(Exercise description): The word to find is "Adaptation". State how many lines below contain it, giving only the number.

Source records
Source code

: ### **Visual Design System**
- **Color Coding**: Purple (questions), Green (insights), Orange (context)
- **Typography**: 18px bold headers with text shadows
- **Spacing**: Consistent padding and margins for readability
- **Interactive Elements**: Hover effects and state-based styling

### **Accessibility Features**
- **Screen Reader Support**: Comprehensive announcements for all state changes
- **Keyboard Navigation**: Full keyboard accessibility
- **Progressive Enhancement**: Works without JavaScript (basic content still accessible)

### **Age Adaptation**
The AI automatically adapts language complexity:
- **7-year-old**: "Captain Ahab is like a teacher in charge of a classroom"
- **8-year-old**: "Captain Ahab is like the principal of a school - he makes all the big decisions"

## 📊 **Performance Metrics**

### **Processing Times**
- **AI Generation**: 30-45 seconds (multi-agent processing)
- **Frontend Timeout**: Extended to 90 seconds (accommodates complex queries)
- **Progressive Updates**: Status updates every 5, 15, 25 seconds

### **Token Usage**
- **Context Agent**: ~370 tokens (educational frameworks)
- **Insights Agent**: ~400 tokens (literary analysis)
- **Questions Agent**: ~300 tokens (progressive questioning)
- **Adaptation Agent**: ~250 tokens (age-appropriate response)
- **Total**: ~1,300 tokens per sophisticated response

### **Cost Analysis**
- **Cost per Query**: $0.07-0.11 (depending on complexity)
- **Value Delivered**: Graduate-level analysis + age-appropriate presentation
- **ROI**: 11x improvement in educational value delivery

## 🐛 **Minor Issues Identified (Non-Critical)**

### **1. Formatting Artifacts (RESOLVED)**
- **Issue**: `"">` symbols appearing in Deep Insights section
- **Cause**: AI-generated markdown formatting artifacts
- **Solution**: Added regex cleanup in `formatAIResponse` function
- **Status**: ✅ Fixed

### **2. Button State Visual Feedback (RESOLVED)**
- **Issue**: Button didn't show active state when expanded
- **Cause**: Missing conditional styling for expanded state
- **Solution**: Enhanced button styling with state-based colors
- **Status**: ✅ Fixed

(Solution): 2